**Directive:**
Each line of the data that mentions the string "negedge" needs to be identified and copied.

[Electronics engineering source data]
__________
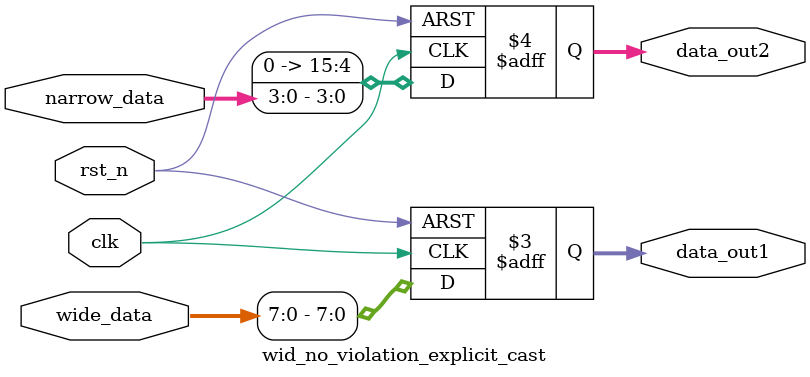
<source format=sv>

module wid_no_violation_explicit_cast (
  input wire clk,
  input wire rst_n,
  input wire [15:0] wide_data,
  input wire [3:0] narrow_data,
  output logic [7:0] data_out1,
  output logic [15:0] data_out2
);

  always_ff @(posedge clk or negedge rst_n) begin
    if (!rst_n) begin
      data_out1 <= 8'h00;
      data_out2 <= 16'h0000;
    end else begin
      // Explicit casting prevents width mismatch issues
      data_out1 <= wide_data[7:0];           // Explicit truncation
      data_out2 <= {12'h000, narrow_data};   // Explicit extension
    end
  end

endmodule


</source>
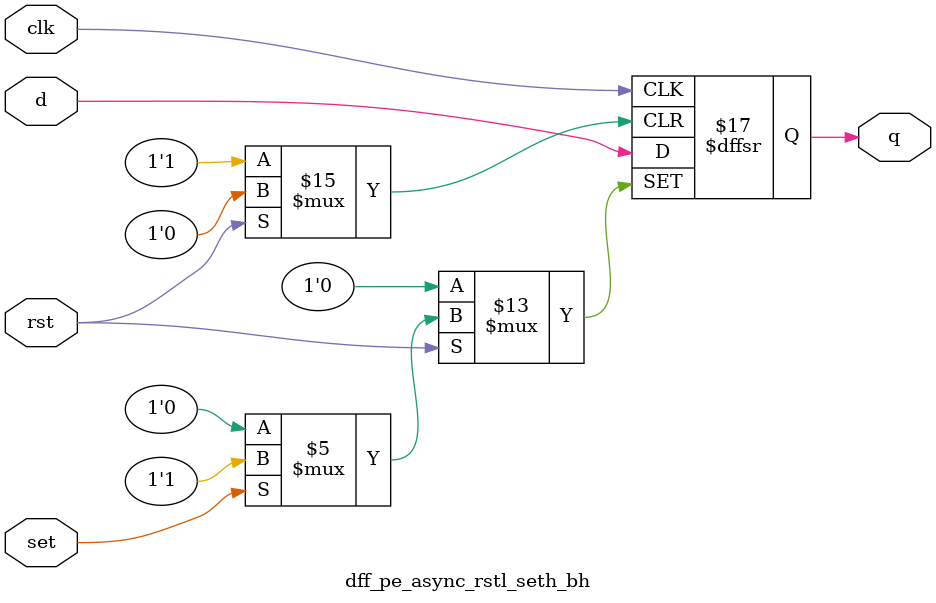
<source format=v>

module dff_pe_async_rstl_seth_bh(q,d,clk,rst,set);

input		d,clk,rst,set;
output	reg	q;

always @(posedge clk, negedge rst, posedge set)
	if(!rst)
		q <= 1'b0;
	else if(set)
		q <= 1'b1;
	else
		q <= d;

endmodule
</source>
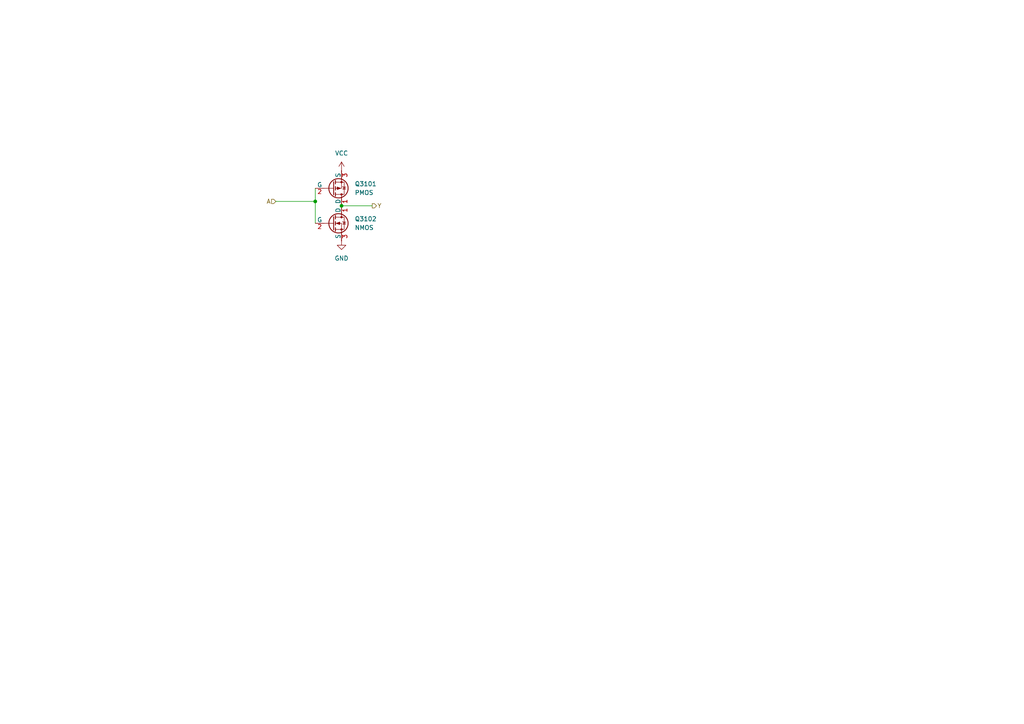
<source format=kicad_sch>
(kicad_sch
	(version 20250114)
	(generator "eeschema")
	(generator_version "9.0")
	(uuid "91c6beb6-7f64-405a-ad9b-2f4d375cbae0")
	(paper "A4")
	
	(junction
		(at 91.44 58.42)
		(diameter 0)
		(color 0 0 0 0)
		(uuid "3a4f3dae-1e27-4df5-8820-b2d738cd458a")
	)
	(junction
		(at 99.06 59.69)
		(diameter 0)
		(color 0 0 0 0)
		(uuid "9a5a7d33-49e9-4cbe-8dd1-bbcf749bd879")
	)
	(wire
		(pts
			(xy 91.44 58.42) (xy 91.44 64.77)
		)
		(stroke
			(width 0)
			(type default)
		)
		(uuid "5c037109-280f-47e1-8283-8cd502b46592")
	)
	(wire
		(pts
			(xy 99.06 59.69) (xy 107.95 59.69)
		)
		(stroke
			(width 0)
			(type default)
		)
		(uuid "5cbe886a-0c45-49dc-a5ff-efcb7c4798d2")
	)
	(wire
		(pts
			(xy 91.44 54.61) (xy 91.44 58.42)
		)
		(stroke
			(width 0)
			(type default)
		)
		(uuid "8c21264e-e3ec-44aa-9305-7a8043e0113f")
	)
	(wire
		(pts
			(xy 80.01 58.42) (xy 91.44 58.42)
		)
		(stroke
			(width 0)
			(type default)
		)
		(uuid "dcf7e4ec-1961-4439-9acd-c4f96c51b967")
	)
	(hierarchical_label "A"
		(shape input)
		(at 80.01 58.42 180)
		(effects
			(font
				(size 1.27 1.27)
			)
			(justify right)
		)
		(uuid "8c7eade5-4bb1-4ceb-a916-865b4d513721")
	)
	(hierarchical_label "Y"
		(shape output)
		(at 107.95 59.69 0)
		(effects
			(font
				(size 1.27 1.27)
			)
			(justify left)
		)
		(uuid "b3be7f40-49cf-47ca-b917-2929e65d1e8d")
	)
	(symbol
		(lib_id "Simulation_SPICE:NMOS")
		(at 96.52 64.77 0)
		(unit 1)
		(exclude_from_sim no)
		(in_bom yes)
		(on_board yes)
		(dnp no)
		(fields_autoplaced yes)
		(uuid "018c1359-3d3c-4ed6-b7b3-fd5a6fe588a4")
		(property "Reference" "Q3102"
			(at 102.87 63.4999 0)
			(effects
				(font
					(size 1.27 1.27)
				)
				(justify left)
			)
		)
		(property "Value" "NMOS"
			(at 102.87 66.0399 0)
			(effects
				(font
					(size 1.27 1.27)
				)
				(justify left)
			)
		)
		(property "Footprint" ""
			(at 101.6 62.23 0)
			(effects
				(font
					(size 1.27 1.27)
				)
				(hide yes)
			)
		)
		(property "Datasheet" "https://ngspice.sourceforge.io/docs/ngspice-html-manual/manual.xhtml#cha_MOSFETs"
			(at 96.52 77.47 0)
			(effects
				(font
					(size 1.27 1.27)
				)
				(hide yes)
			)
		)
		(property "Description" "N-MOSFET transistor, drain/source/gate"
			(at 96.52 64.77 0)
			(effects
				(font
					(size 1.27 1.27)
				)
				(hide yes)
			)
		)
		(property "Sim.Device" "NMOS"
			(at 96.52 81.915 0)
			(effects
				(font
					(size 1.27 1.27)
				)
				(hide yes)
			)
		)
		(property "Sim.Type" "MOS1"
			(at 96.52 83.82 0)
			(effects
				(font
					(size 1.27 1.27)
				)
				(hide yes)
			)
		)
		(property "Sim.Pins" "1=D 2=G 3=S"
			(at 96.52 80.01 0)
			(effects
				(font
					(size 1.27 1.27)
				)
				(hide yes)
			)
		)
		(pin "3"
			(uuid "b1026625-6ad0-4bf0-a28d-a669fc45e267")
		)
		(pin "1"
			(uuid "8e83f1a2-9827-463f-90de-377c453880e0")
		)
		(pin "2"
			(uuid "13aa84ae-a7b0-4d41-a449-adca9c724bae")
		)
		(instances
			(project "main_logic"
				(path "/9c59990f-2fe5-4da7-bc07-d03b445b1465/99dbd45c-8760-4ff5-9139-add98e67407e"
					(reference "Q3102")
					(unit 1)
				)
			)
			(project "main_logic"
				(path "/e2bb65ff-e340-4712-a878-121a5433abf0/c953f248-6ec6-4063-88a9-6cf78c9a3ffe"
					(reference "Q3102")
					(unit 1)
				)
			)
		)
	)
	(symbol
		(lib_id "power:GND")
		(at 99.06 69.85 0)
		(unit 1)
		(exclude_from_sim no)
		(in_bom yes)
		(on_board yes)
		(dnp no)
		(fields_autoplaced yes)
		(uuid "04a4f4dd-76b1-4815-9b2f-f58025010aef")
		(property "Reference" "#PWR03102"
			(at 99.06 76.2 0)
			(effects
				(font
					(size 1.27 1.27)
				)
				(hide yes)
			)
		)
		(property "Value" "GND"
			(at 99.06 74.93 0)
			(effects
				(font
					(size 1.27 1.27)
				)
			)
		)
		(property "Footprint" ""
			(at 99.06 69.85 0)
			(effects
				(font
					(size 1.27 1.27)
				)
				(hide yes)
			)
		)
		(property "Datasheet" ""
			(at 99.06 69.85 0)
			(effects
				(font
					(size 1.27 1.27)
				)
				(hide yes)
			)
		)
		(property "Description" "Power symbol creates a global label with name \"GND\" , ground"
			(at 99.06 69.85 0)
			(effects
				(font
					(size 1.27 1.27)
				)
				(hide yes)
			)
		)
		(pin "1"
			(uuid "9b39ccda-0706-4dc3-91da-ec5706951c4b")
		)
		(instances
			(project "main_logic"
				(path "/9c59990f-2fe5-4da7-bc07-d03b445b1465/99dbd45c-8760-4ff5-9139-add98e67407e"
					(reference "#PWR03102")
					(unit 1)
				)
			)
			(project "main_logic"
				(path "/e2bb65ff-e340-4712-a878-121a5433abf0/c953f248-6ec6-4063-88a9-6cf78c9a3ffe"
					(reference "#PWR03102")
					(unit 1)
				)
			)
		)
	)
	(symbol
		(lib_id "Simulation_SPICE:PMOS")
		(at 96.52 54.61 0)
		(mirror x)
		(unit 1)
		(exclude_from_sim no)
		(in_bom yes)
		(on_board yes)
		(dnp no)
		(fields_autoplaced yes)
		(uuid "a33a58fa-e1e1-4acb-a073-b0812ff6fd92")
		(property "Reference" "Q3101"
			(at 102.87 53.3399 0)
			(effects
				(font
					(size 1.27 1.27)
				)
				(justify left)
			)
		)
		(property "Value" "PMOS"
			(at 102.87 55.8799 0)
			(effects
				(font
					(size 1.27 1.27)
				)
				(justify left)
			)
		)
		(property "Footprint" ""
			(at 101.6 57.15 0)
			(effects
				(font
					(size 1.27 1.27)
				)
				(hide yes)
			)
		)
		(property "Datasheet" "https://ngspice.sourceforge.io/docs/ngspice-html-manual/manual.xhtml#cha_MOSFETs"
			(at 96.52 41.91 0)
			(effects
				(font
					(size 1.27 1.27)
				)
				(hide yes)
			)
		)
		(property "Description" "P-MOSFET transistor, drain/source/gate"
			(at 96.52 54.61 0)
			(effects
				(font
					(size 1.27 1.27)
				)
				(hide yes)
			)
		)
		(property "Sim.Device" "PMOS"
			(at 96.52 37.465 0)
			(effects
				(font
					(size 1.27 1.27)
				)
				(hide yes)
			)
		)
		(property "Sim.Type" "MOS1"
			(at 96.52 35.56 0)
			(effects
				(font
					(size 1.27 1.27)
				)
				(hide yes)
			)
		)
		(property "Sim.Pins" "1=D 2=G 3=S"
			(at 96.52 39.37 0)
			(effects
				(font
					(size 1.27 1.27)
				)
				(hide yes)
			)
		)
		(pin "3"
			(uuid "300c499b-f74b-47b1-b42c-0b39e5b3c9d3")
		)
		(pin "1"
			(uuid "36772c45-78af-4f75-9010-b6471d16b124")
		)
		(pin "2"
			(uuid "74af9204-8063-46cb-930d-a03c54576837")
		)
		(instances
			(project "main_logic"
				(path "/9c59990f-2fe5-4da7-bc07-d03b445b1465/99dbd45c-8760-4ff5-9139-add98e67407e"
					(reference "Q3101")
					(unit 1)
				)
			)
			(project "main_logic"
				(path "/e2bb65ff-e340-4712-a878-121a5433abf0/c953f248-6ec6-4063-88a9-6cf78c9a3ffe"
					(reference "Q3101")
					(unit 1)
				)
			)
		)
	)
	(symbol
		(lib_id "power:VCC")
		(at 99.06 49.53 0)
		(unit 1)
		(exclude_from_sim no)
		(in_bom yes)
		(on_board yes)
		(dnp no)
		(fields_autoplaced yes)
		(uuid "b5d171ba-85bc-49bf-87a3-5fc7b37c21ed")
		(property "Reference" "#PWR03101"
			(at 99.06 53.34 0)
			(effects
				(font
					(size 1.27 1.27)
				)
				(hide yes)
			)
		)
		(property "Value" "VCC"
			(at 99.06 44.45 0)
			(effects
				(font
					(size 1.27 1.27)
				)
			)
		)
		(property "Footprint" ""
			(at 99.06 49.53 0)
			(effects
				(font
					(size 1.27 1.27)
				)
				(hide yes)
			)
		)
		(property "Datasheet" ""
			(at 99.06 49.53 0)
			(effects
				(font
					(size 1.27 1.27)
				)
				(hide yes)
			)
		)
		(property "Description" "Power symbol creates a global label with name \"VCC\""
			(at 99.06 49.53 0)
			(effects
				(font
					(size 1.27 1.27)
				)
				(hide yes)
			)
		)
		(pin "1"
			(uuid "80db467d-bf0f-441e-94cf-ddbc358887eb")
		)
		(instances
			(project "main_logic"
				(path "/9c59990f-2fe5-4da7-bc07-d03b445b1465/99dbd45c-8760-4ff5-9139-add98e67407e"
					(reference "#PWR03101")
					(unit 1)
				)
			)
			(project "main_logic"
				(path "/e2bb65ff-e340-4712-a878-121a5433abf0/c953f248-6ec6-4063-88a9-6cf78c9a3ffe"
					(reference "#PWR03101")
					(unit 1)
				)
			)
		)
	)
)

</source>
__________
**Result for this exercise:**
  always_ff @(posedge clk or negedge rst_n) begin
always @(posedge clk, negedge rst, posedge set)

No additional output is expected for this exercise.